» Goal of the exercise:
Gather each line in the entries that includes the string "positivity".
══════════
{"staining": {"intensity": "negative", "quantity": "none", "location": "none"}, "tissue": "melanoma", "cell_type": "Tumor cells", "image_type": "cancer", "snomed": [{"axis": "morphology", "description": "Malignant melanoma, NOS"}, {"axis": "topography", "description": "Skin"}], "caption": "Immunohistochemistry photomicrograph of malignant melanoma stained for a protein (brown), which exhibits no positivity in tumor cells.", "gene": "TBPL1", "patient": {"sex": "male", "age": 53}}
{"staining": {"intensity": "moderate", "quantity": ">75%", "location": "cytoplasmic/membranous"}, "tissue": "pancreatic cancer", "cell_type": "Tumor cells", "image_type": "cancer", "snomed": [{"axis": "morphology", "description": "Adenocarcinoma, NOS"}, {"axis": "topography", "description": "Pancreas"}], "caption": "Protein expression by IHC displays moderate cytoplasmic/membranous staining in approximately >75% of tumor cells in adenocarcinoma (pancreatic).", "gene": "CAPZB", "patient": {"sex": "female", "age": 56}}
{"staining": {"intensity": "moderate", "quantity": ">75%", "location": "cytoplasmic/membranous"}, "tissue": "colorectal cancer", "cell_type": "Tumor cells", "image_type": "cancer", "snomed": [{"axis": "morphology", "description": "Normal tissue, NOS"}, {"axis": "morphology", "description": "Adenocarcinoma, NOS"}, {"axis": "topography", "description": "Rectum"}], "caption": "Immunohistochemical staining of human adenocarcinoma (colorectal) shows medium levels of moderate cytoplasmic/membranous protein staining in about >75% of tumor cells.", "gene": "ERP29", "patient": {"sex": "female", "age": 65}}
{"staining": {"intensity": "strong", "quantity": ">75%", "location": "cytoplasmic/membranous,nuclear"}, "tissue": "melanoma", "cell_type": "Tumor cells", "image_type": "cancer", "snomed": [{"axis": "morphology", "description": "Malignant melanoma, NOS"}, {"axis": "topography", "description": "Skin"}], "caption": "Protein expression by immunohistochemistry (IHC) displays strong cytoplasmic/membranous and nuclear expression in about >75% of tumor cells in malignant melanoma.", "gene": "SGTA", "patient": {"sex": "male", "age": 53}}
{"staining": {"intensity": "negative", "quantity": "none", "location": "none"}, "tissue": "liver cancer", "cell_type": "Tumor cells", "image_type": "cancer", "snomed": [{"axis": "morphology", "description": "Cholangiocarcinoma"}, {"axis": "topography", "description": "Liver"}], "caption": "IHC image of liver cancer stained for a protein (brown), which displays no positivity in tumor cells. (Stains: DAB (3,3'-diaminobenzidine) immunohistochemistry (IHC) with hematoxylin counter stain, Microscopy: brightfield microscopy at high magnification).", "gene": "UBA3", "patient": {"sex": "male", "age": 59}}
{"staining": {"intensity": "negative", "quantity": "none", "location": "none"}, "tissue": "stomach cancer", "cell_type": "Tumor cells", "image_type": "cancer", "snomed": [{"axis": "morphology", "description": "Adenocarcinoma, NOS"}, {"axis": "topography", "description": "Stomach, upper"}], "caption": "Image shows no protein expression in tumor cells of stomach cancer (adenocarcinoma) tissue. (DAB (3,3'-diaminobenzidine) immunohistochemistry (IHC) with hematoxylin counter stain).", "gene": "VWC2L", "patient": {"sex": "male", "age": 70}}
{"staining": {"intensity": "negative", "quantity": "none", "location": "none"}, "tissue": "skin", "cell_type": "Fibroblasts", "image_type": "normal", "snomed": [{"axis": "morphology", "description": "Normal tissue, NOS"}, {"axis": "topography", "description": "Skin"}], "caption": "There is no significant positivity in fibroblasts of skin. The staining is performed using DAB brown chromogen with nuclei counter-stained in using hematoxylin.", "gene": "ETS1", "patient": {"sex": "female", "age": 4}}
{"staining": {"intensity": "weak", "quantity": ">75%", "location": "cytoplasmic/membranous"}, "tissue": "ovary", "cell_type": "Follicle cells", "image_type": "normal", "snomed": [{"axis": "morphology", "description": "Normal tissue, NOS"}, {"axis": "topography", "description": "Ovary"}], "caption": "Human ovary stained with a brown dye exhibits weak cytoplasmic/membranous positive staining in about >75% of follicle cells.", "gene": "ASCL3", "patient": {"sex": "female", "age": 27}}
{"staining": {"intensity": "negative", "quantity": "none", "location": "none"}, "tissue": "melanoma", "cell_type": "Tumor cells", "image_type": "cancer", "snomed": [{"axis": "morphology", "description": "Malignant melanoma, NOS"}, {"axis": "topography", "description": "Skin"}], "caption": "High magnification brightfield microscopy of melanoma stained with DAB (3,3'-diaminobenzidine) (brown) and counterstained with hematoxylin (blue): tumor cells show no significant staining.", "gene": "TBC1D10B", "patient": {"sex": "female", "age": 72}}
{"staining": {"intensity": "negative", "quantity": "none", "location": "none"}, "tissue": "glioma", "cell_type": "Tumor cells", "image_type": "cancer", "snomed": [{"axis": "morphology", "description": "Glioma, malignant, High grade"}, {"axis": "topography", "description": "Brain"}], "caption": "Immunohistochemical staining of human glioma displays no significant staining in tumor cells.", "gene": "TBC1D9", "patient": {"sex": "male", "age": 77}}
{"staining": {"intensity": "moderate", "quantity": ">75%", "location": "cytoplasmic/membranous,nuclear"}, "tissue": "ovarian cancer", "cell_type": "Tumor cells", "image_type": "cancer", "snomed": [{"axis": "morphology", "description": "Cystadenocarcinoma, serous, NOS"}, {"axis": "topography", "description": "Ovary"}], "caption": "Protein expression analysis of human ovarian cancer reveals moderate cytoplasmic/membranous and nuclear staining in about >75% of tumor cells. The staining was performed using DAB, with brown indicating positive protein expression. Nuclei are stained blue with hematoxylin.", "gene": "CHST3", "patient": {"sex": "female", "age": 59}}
══════════
» Exercise response:
{"staining": {"intensity": "negative", "quantity": "none", "location": "none"}, "tissue": "melanoma", "cell_type": "Tumor cells", "image_type": "cancer", "snomed": [{"axis": "morphology", "description": "Malignant melanoma, NOS"}, {"axis": "topography", "description": "Skin"}], "caption": "Immunohistochemistry photomicrograph of malignant melanoma stained for a protein (brown), which exhibits no positivity in tumor cells.", "gene": "TBPL1", "patient": {"sex": "male", "age": 53}}
{"staining": {"intensity": "negative", "quantity": "none", "location": "none"}, "tissue": "liver cancer", "cell_type": "Tumor cells", "image_type": "cancer", "snomed": [{"axis": "morphology", "description": "Cholangiocarcinoma"}, {"axis": "topography", "description": "Liver"}], "caption": "IHC image of liver cancer stained for a protein (brown), which displays no positivity in tumor cells. (Stains: DAB (3,3'-diaminobenzidine) immunohistochemistry (IHC) with hematoxylin counter stain, Microscopy: brightfield microscopy at high magnification).", "gene": "UBA3", "patient": {"sex": "male", "age": 59}}
{"staining": {"intensity": "negative", "quantity": "none", "location": "none"}, "tissue": "skin", "cell_type": "Fibroblasts", "image_type": "normal", "snomed": [{"axis": "morphology", "description": "Normal tissue, NOS"}, {"axis": "topography", "description": "Skin"}], "caption": "There is no significant positivity in fibroblasts of skin. The staining is performed using DAB brown chromogen with nuclei counter-stained in using hematoxylin.", "gene": "ETS1", "patient": {"sex": "female", "age": 4}}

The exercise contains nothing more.